1. take the bootstrap sample
3. compute the weights
4. compute the treatment effect estimate(s) using these weights
5. run 1-4 a large number of times.

As always with the bootstrap, I won't buy this procedure until I see
the proof of consistency published in Biometrika or J of Econometrics.
If you are just manipulating the means and other moments of the data
in the re-weighting procedure, you are probably OK; if you are doing
matching, you are certainly not OK, as matching is not a smooth
operation. If you have a complex sampling procedure, you can probably
just forget about getting the standard errors right as even the first
step, getting a bootstrap sample that would resemble the complex
sample at hand, is far from trivial. (In sum: the bootstrap is a great
method when you are conducting inference for the mean; everything else
is complicated.)

I would say that using the difference in weights that Steve suggested
is certainly an easier thing to do, although who knows how each
particular command will interpret the negative weights. It might also
be possible to get non-positive definite covariance matrix of the
coefficient estimates if weights are not all positive.

Also, the more sensitivity analyses you run, the far off your overall
type I error is going to be.

On Sun, Aug 1, 2010 at 12:39 PM, Ariel Linden, DrPH
<ariel.linden@gmail.com> wrote:
> There are at least two conceptual reasons why this process makes sense.
>
> First, assume a causal inference model which uses a weight (let's say an
> "average treatment on the treated" weight) to create balance on observed
> pre-intervention covariates (by setting the covariates to equal that of the
> treated group). Let's say the second model is identical but uses an "average
> treatment on controls" (ATC) weight. Assuming no unmeasured confounding, the
> treatment variable(s) from both models will provide the treatment effect
> estimate given the respective weighting purposes (holding covariates to
> represent treatment or control group characteristics). Thus, measuring the
> difference between the treatment effects in both models (which will need to
> have either bootstrapped or other adjustment to the SE) can serve as a
> sensitivity analysis (one of many approaches).

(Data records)
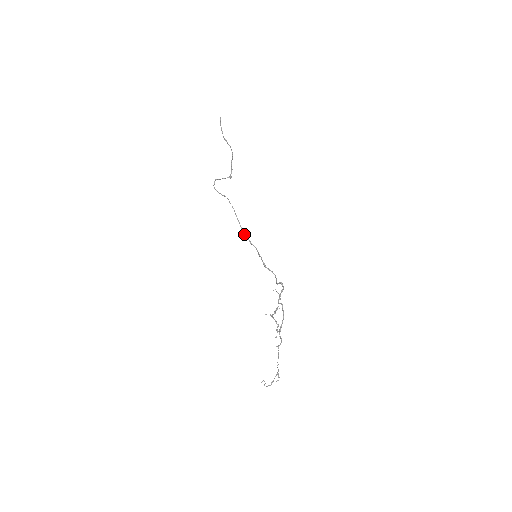
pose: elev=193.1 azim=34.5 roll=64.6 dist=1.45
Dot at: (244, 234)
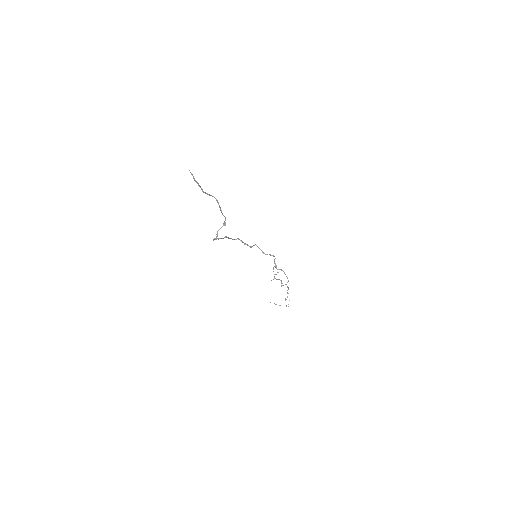
Dot at: occluded
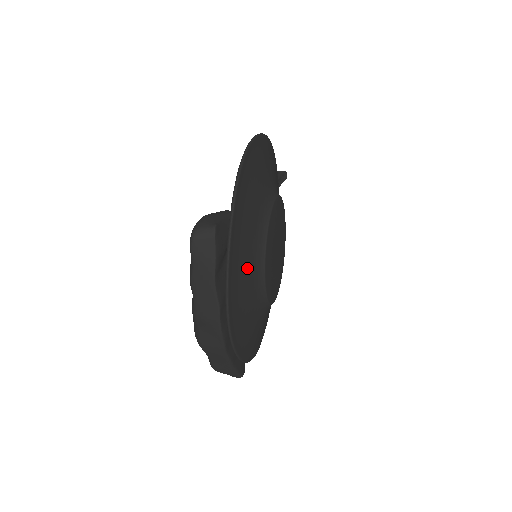
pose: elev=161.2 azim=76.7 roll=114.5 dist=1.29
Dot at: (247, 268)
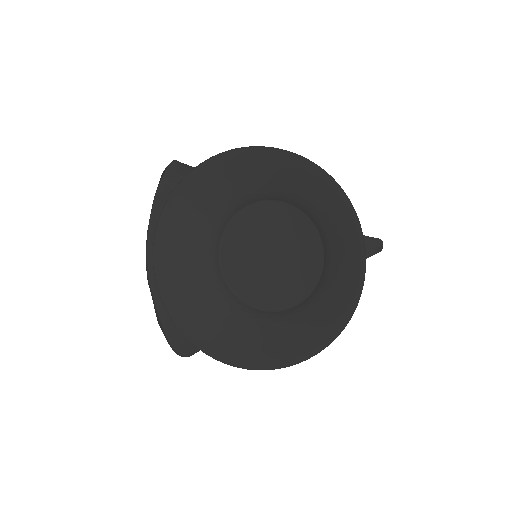
Dot at: (200, 219)
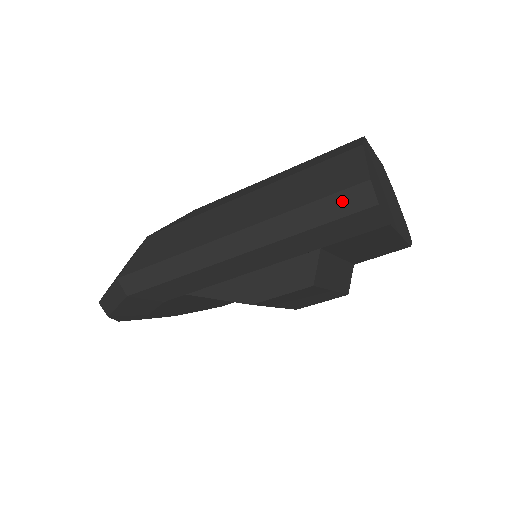
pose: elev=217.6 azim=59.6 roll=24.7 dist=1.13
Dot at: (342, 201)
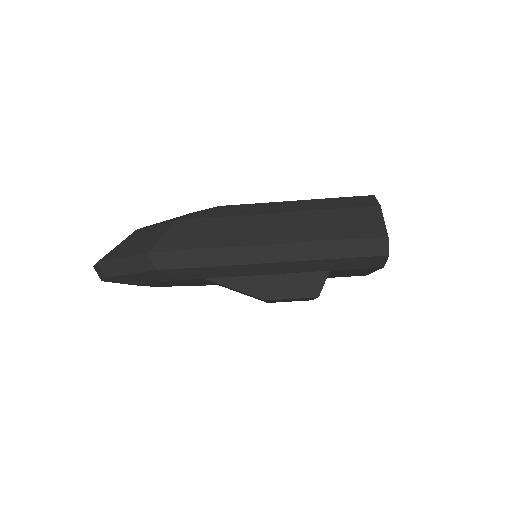
Dot at: (365, 245)
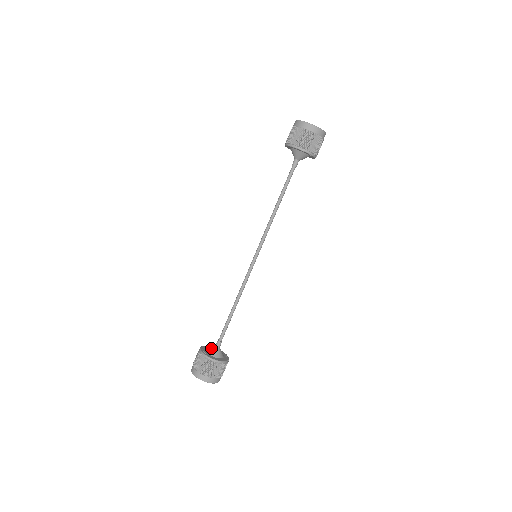
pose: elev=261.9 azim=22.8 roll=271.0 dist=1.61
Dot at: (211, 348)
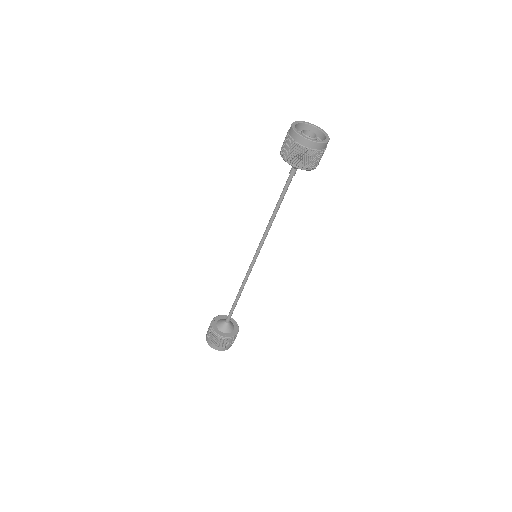
Dot at: (221, 321)
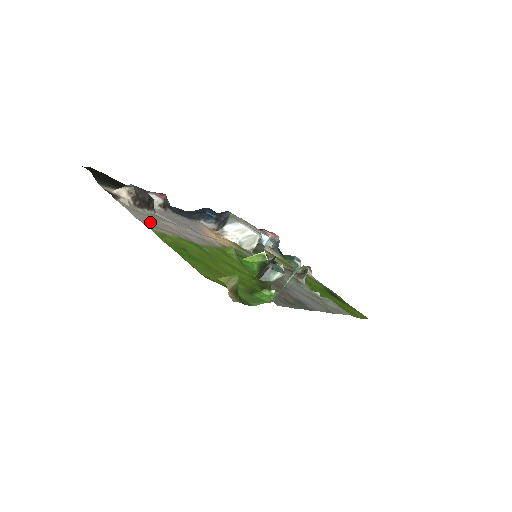
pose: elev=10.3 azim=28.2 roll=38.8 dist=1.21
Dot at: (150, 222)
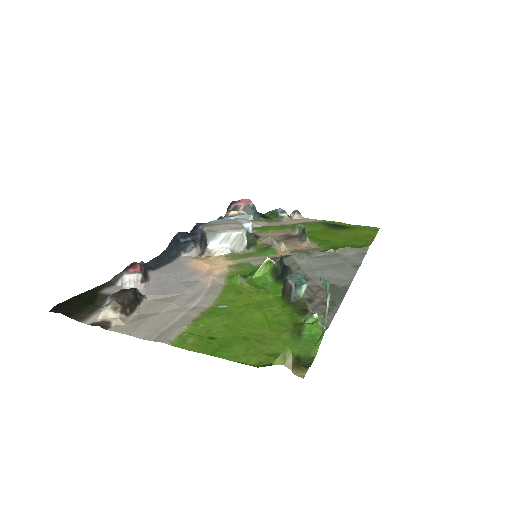
Dot at: (157, 328)
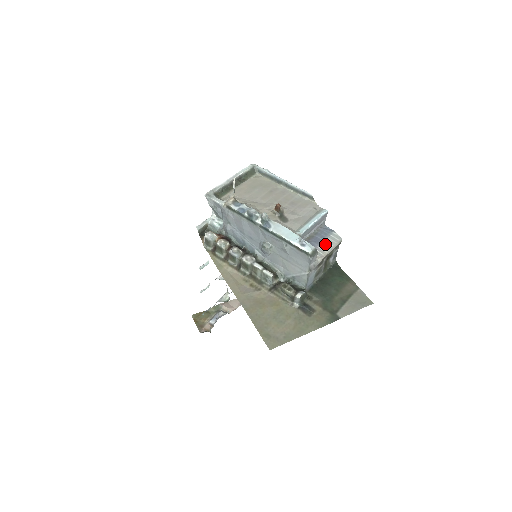
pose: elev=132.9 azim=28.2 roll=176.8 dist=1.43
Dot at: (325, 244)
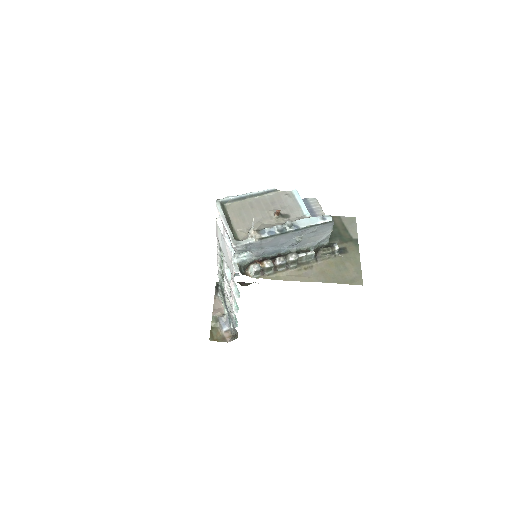
Dot at: (316, 209)
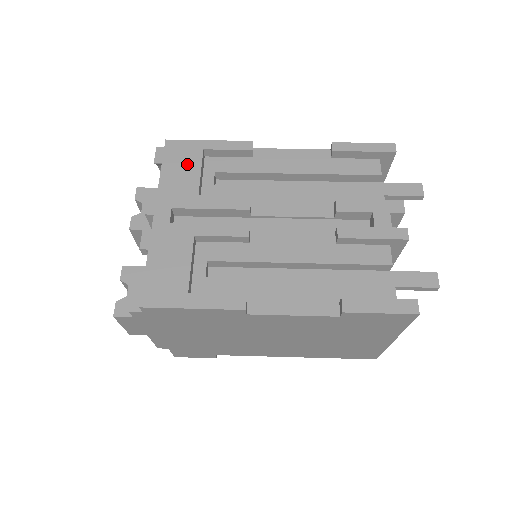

**Tasks to complete**
1. What are the numbered steps listed at the start of the bootstrap weighting thread?
2. Resume the bootstrap weighting thread, picking up right after its final sentence.

**Final answers**
1.
1. take the bootstrap sample
3. compute the weights
4. compute the treatment effect estimate(s) using these weights
5. run 1-4 a large number of times.

2.
>
> Second, and in a similar manner, one can test the effect of a mediator using
> a weighting method for the original X-Y model, and second weight for the
> X-M-Y model. In both cases, different weights must be applied to two
> different regression models, and in both cases, the SE's will need to be
> adjusted. Weights are used in these models in a similar context to those in
> the first example - to control for confounding.
>
> By the way, a user written program called sgmediation (search sgmediation)
> does something similar to this but without the weights, so it may be
> possible to replicate many of the steps (or add weights?).

--
Stas Kolenikov, also found at http://stas.kolenikov.name
Small print: I use this email account for mailing lists only.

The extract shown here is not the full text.